Recuerdo que era una espléndida mañana del pasado mes de junio. A través de mi terraza, abierta de par en par, me llegaba un
aire fresco de tierra recién regada.
Algunos pajarillos entonaban su canto mañanero en la copa de los poco
árboles que aún permanecen sin talar (el afán arboricida de nuestros políticos
locales es digno de análisis psicológico). La calle estaba tranquila y un
jardinero recogía en la calle una enorme manguera que todavía desprendía por su
boca un hilillo de agua. Era uno de esos días veraniegos donde te levantas con
una cierta bucólica felicidad y que, justo es reconocerlo, no nos viene mal de
vez en cuando. Te sientes bien y eres plenamente consciente de que en no poco
tiempo algo o alguien te terminará por poner de nuevo los pies en la tierra. En
el ordenador sonaba la voz de Demis
Roussos y todo en el día estaba por estrenarse. Hasta que no consigues
llegar a ella nadie se imagina a ciertas edades lo placentero que puede
resultar empezar un nuevo día. Dormir bien, levantarte sin ayuda de nadie,
estando en paz con Dios y los hombres
te suena a música celestial. Era lunes por más señas y sabía que en pocas horas
estaría paseando por las calles de la Judería
y observando de cerca a la Reina de San Nicolás.
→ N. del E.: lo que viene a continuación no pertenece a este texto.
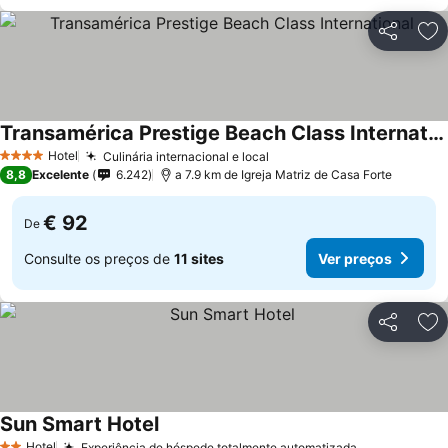
Partilhar
Ad
Transamérica Prestige Beach Class International
Hotel
Culinária internacional e local
4 Estrelas
8,8
Excelente
6.242
a 7.9 km de Igreja Matriz de Casa Forte
€ 92
De
Consulte os preços de
11 sites
Ver preços
Partilhar
Ad
Sun Smart Hotel
Hotel
Experiência de hóspede totalmente automatizada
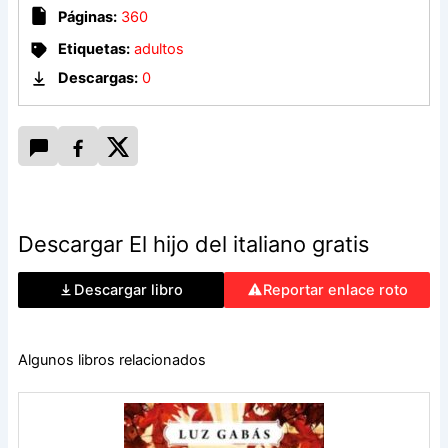
Páginas:
360
Etiquetas:
adultos
Descargas:
0
Descargar El hijo del italiano gratis
Descargar libro
Reportar enlace roto
Algunos libros relacionados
Es la tragedia del ser
humano: buscar la felicidad en lo excepcional obviando los placeres cotidianos.
Esta luz sevillana de luminosos amaneceres que Antonio Machado dejó plasmada en un papel encontrado después de su
muerte en su raído abrigo. Esa luz que un día nos dejará huérfano de luminosos despertares y anclados en la
memoria sentimental de los que bien nos quisieron. Las radiantes mañanitas que cantaba el rey David.